E que tal mudar a metodologia, e até o horário, de divulgação dos dados
da pandemia (agora quase 45 mil mortos e um milhão de contaminados)? O
presidente acha mais de mil mortos em 24 horas muito ruim para ele e a
reeleição. Então, melhorem-se os números. O Brasil chocou o mundo, mas
STF, Congresso, mídia e a comunidade médica e científica não engoliram o
que Pazuello engoliu a seco. E o governo recuou.
Outra “ordem absurda”: para Abraham Weintraub passar por cima da
Constituição e da autonomia universitária e nomear 25% dos reitores
federais durante a pandemia.
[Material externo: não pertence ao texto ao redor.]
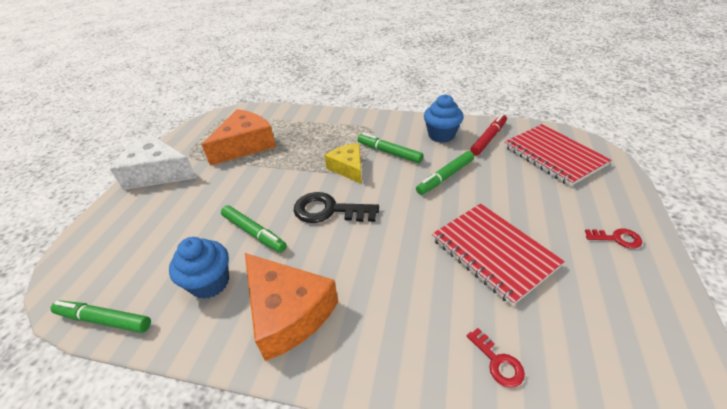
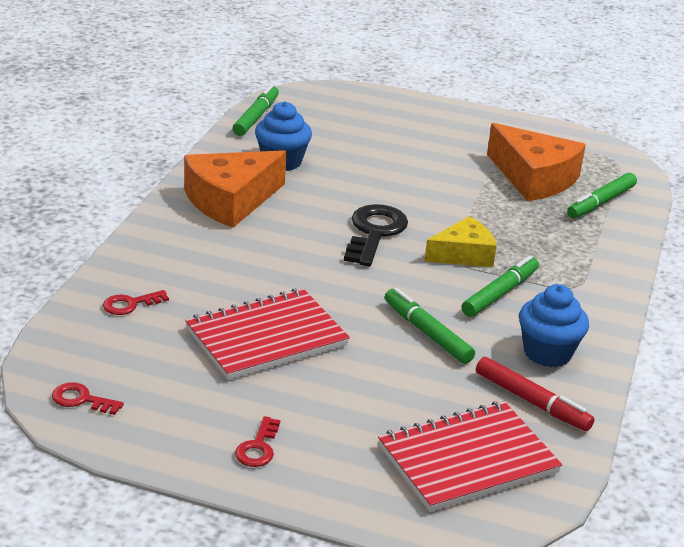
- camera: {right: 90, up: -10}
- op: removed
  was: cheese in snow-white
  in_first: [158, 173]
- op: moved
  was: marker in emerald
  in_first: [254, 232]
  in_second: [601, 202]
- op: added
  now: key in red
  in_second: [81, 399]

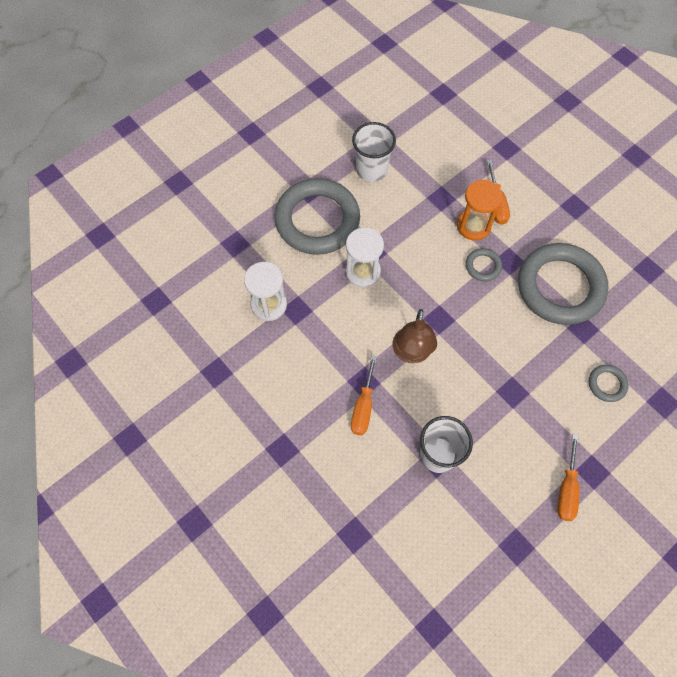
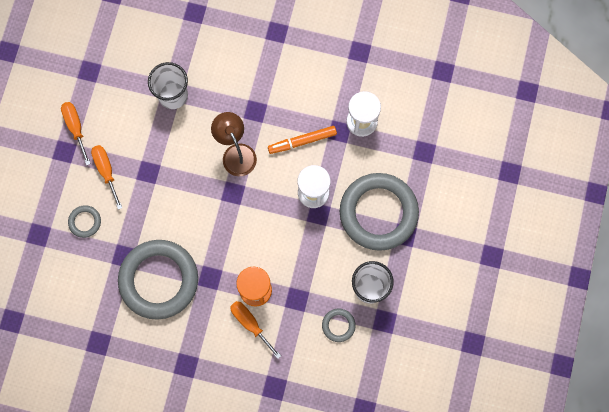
- camera: {right: 145, up: 10}
- op: moved
  was: hoop in gray
  in_first: [483, 266]
  in_second: [338, 325]
- op: moved
  was: hand screwdriver in bright orange
  in_first: [363, 407]
  in_second: [106, 171]
- op: added
  now: marker in bright orange
  in_second: [302, 141]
Ou seja: passar uma boiada, fazer caça às
bruxas e acabar a “balbúrdia” nas universidades. Mas também não
funcionou. As instituições gritaram, o Senado disse não e Bolsonaro
revogou a MP relâmpago.
Na sequência, o governo divulgou o balanço da violência em 2019 e
excluiu, ora, ora, os dados referentes à polícia, que crescem ano a ano.
A alegação foi “inconsistência”, o que, ok, pode acontecer, mas o
passado condena. O governo esconde números incômodos e os policiais são
da base eleitoral e alvo de cooptação por Bolsonaro. Depois de
desmatamento, desemprego, covid-19, emprego... foi só um erro técnico?
Bolsonaro está em meio agora a “ordens absurdas” com efeito bumerangue:
foi ele quem nomeou Weintraub, que não trouxe nenhuma solução, só
problemas. E foi ele quem deu a ordem para as FA não seguirem “ordens
absurdas” e “julgamentos políticos” de outro Poder, o que remete ao
imperial: “A Constituição sou eu”. Há controvérsias. E resistência.